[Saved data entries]
───
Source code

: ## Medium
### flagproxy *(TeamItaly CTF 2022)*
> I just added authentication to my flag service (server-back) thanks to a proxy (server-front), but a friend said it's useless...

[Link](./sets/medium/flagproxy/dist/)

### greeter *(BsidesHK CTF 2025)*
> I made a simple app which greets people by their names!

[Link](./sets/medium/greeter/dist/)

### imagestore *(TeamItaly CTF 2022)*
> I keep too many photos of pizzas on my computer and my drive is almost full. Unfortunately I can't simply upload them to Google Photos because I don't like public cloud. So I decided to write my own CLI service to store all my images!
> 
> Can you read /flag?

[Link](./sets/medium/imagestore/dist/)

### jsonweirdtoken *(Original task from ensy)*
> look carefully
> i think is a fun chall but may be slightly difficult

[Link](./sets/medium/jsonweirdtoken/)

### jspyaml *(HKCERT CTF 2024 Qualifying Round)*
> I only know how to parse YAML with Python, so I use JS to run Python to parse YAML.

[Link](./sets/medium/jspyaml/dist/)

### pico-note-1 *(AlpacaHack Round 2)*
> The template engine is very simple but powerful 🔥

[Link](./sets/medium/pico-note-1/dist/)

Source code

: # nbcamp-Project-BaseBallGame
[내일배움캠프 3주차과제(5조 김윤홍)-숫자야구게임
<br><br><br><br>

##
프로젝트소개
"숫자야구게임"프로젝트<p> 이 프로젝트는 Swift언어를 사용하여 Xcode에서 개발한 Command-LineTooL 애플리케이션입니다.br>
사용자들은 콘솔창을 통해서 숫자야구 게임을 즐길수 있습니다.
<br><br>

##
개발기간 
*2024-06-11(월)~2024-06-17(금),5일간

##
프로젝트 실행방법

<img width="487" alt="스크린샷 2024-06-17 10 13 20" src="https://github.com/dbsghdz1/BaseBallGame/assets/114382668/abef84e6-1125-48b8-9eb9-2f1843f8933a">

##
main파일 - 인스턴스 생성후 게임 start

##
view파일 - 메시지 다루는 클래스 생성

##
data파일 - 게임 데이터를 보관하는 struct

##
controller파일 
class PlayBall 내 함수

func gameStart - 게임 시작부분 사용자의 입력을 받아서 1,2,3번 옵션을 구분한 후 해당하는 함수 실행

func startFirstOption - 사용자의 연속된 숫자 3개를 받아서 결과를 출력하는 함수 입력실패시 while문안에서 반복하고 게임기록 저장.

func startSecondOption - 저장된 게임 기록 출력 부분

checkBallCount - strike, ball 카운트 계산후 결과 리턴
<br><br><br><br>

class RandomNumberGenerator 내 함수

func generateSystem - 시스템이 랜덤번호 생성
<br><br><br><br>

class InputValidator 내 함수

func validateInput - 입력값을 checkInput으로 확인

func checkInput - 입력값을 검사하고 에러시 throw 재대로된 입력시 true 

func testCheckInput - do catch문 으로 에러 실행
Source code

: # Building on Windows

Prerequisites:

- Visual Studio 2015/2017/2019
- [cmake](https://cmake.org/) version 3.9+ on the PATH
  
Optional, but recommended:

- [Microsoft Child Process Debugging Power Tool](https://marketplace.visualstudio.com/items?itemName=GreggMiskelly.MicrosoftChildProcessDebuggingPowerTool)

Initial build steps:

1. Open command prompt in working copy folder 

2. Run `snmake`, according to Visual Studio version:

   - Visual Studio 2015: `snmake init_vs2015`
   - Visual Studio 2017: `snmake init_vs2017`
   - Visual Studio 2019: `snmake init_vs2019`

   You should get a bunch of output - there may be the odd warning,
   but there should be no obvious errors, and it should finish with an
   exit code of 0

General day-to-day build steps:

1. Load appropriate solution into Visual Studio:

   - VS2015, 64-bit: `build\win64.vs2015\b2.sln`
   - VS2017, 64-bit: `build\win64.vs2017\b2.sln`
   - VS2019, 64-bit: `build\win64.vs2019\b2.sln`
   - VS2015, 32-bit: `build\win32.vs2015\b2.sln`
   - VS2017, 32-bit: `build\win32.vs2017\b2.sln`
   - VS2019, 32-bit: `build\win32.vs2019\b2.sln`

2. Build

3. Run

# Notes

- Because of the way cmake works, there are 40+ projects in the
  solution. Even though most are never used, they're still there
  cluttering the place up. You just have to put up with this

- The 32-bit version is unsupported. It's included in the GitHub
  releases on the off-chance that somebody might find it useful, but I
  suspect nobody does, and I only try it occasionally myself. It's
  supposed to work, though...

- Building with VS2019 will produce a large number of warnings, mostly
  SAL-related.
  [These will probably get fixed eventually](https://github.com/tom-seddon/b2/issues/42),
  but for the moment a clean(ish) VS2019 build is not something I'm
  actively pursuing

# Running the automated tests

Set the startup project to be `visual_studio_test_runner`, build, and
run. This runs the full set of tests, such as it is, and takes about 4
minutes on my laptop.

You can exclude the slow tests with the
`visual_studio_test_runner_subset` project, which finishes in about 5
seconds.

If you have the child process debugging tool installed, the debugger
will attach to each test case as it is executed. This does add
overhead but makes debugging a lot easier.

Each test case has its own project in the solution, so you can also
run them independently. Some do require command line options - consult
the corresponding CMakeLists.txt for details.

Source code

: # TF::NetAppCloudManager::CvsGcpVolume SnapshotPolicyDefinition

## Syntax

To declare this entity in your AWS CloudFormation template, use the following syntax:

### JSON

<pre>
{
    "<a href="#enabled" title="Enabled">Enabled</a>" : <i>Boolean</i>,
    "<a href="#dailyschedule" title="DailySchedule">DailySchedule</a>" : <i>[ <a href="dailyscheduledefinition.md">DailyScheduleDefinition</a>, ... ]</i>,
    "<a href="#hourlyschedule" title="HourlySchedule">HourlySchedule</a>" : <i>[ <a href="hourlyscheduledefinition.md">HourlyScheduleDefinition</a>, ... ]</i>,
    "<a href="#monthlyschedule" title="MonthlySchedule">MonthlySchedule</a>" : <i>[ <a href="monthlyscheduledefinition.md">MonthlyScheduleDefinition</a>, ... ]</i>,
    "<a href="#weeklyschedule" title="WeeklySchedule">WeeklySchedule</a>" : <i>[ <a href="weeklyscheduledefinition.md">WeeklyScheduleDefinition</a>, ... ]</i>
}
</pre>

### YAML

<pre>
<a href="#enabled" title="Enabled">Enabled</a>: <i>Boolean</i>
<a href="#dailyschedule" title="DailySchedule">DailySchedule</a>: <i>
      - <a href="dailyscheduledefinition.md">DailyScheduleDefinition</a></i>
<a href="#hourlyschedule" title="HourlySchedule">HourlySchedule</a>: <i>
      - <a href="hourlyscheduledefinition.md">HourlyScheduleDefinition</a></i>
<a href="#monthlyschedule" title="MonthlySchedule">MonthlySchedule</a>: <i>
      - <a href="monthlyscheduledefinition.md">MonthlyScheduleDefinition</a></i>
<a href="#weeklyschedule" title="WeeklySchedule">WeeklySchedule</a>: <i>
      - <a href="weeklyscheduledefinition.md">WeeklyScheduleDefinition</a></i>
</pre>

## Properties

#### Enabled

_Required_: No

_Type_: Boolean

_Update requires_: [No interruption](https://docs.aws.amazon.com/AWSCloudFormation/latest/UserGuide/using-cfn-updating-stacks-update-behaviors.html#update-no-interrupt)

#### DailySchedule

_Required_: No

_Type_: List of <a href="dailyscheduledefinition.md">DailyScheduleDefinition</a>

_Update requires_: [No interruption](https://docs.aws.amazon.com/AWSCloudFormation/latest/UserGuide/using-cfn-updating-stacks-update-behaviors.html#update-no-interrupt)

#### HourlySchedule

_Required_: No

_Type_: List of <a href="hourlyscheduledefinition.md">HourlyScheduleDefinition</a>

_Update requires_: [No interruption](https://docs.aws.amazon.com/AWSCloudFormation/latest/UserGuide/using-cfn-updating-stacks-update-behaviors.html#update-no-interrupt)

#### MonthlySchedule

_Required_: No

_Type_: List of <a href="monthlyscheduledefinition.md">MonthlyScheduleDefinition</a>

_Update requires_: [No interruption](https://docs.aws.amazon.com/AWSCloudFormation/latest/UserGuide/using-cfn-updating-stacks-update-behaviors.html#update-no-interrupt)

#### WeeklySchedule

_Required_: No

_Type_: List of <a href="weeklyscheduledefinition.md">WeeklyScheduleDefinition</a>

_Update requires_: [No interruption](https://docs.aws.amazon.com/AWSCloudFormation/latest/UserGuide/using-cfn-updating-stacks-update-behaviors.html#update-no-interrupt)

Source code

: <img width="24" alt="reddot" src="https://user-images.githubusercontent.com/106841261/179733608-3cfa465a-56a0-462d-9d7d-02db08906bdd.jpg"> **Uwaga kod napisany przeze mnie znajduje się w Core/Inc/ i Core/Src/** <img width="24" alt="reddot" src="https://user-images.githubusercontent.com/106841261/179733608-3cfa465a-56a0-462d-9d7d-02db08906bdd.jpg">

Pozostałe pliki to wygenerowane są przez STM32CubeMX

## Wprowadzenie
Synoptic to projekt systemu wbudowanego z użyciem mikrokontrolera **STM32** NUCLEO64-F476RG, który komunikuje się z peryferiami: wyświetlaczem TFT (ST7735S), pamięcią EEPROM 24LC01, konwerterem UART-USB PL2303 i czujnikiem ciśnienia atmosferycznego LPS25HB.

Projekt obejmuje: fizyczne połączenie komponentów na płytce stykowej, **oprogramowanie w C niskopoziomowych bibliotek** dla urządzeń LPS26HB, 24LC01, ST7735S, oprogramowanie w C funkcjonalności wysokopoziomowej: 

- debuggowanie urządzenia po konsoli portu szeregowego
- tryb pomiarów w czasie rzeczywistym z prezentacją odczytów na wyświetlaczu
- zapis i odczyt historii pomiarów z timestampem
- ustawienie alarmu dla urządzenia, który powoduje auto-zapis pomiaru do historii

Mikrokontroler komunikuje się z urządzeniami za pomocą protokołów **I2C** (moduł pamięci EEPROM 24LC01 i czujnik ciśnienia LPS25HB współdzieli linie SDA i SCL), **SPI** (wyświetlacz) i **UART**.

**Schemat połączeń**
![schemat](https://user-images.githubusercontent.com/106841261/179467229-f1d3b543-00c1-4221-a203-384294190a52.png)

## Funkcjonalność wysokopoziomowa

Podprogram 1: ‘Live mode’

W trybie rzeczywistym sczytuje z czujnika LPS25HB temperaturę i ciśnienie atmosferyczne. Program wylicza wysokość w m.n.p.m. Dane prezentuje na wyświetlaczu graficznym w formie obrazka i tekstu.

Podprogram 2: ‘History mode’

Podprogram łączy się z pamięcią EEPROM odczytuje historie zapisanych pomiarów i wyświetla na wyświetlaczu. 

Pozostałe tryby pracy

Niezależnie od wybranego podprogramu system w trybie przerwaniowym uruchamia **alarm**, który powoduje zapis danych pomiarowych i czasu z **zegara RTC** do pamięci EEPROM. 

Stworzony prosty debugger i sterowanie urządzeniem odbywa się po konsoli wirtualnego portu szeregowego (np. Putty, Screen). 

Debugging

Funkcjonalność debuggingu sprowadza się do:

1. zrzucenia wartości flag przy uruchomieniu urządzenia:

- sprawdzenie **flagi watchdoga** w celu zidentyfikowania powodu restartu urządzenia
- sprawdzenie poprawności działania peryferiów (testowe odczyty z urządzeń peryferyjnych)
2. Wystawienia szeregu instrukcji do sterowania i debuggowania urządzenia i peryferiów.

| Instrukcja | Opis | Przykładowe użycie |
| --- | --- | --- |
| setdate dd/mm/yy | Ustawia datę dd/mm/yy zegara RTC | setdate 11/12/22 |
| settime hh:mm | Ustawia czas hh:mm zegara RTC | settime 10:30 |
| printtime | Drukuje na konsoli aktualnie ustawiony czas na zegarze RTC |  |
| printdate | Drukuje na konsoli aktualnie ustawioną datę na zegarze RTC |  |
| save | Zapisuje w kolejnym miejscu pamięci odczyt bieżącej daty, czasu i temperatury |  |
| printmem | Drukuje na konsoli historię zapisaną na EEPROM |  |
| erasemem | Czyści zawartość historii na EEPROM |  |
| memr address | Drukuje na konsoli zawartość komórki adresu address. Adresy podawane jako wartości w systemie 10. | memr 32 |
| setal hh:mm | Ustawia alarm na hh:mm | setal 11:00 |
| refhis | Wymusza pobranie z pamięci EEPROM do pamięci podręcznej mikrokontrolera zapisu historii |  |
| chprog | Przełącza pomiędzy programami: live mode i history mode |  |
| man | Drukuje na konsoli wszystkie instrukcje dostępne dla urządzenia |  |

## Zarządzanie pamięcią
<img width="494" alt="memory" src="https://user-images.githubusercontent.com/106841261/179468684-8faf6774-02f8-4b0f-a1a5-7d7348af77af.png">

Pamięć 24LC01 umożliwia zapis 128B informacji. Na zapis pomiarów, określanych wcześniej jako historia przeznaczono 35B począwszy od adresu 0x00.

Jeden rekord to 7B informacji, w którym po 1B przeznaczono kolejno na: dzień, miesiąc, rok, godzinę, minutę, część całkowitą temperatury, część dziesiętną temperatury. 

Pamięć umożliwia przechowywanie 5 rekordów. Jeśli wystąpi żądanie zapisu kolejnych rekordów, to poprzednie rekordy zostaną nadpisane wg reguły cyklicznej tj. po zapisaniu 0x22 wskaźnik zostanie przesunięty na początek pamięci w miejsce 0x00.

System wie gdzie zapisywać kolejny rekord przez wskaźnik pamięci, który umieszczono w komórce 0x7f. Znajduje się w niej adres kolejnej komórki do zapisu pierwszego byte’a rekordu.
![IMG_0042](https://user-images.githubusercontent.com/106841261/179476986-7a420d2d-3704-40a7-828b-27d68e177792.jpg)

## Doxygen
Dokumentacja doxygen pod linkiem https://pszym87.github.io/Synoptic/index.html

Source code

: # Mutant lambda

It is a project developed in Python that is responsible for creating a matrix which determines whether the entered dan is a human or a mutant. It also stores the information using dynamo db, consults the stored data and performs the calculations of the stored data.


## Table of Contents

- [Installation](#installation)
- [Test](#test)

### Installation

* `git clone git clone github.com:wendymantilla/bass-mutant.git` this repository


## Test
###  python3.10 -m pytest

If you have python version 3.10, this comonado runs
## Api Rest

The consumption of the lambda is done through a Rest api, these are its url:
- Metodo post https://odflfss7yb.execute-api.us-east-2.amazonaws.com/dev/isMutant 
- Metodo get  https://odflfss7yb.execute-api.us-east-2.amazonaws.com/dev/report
───
=== THE TASK ===
Repeat every line exactly, starting with the first line of the entries, and stop once the line containing "[Link](./sets/medium/greeter/dist/)" has been given.

=== TASK RESULT ===
Source code

: ## Medium
### flagproxy *(TeamItaly CTF 2022)*
> I just added authentication to my flag service (server-back) thanks to a proxy (server-front), but a friend said it's useless...

[Link](./sets/medium/flagproxy/dist/)

### greeter *(BsidesHK CTF 2025)*
> I made a simple app which greets people by their names!

[Link](./sets/medium/greeter/dist/)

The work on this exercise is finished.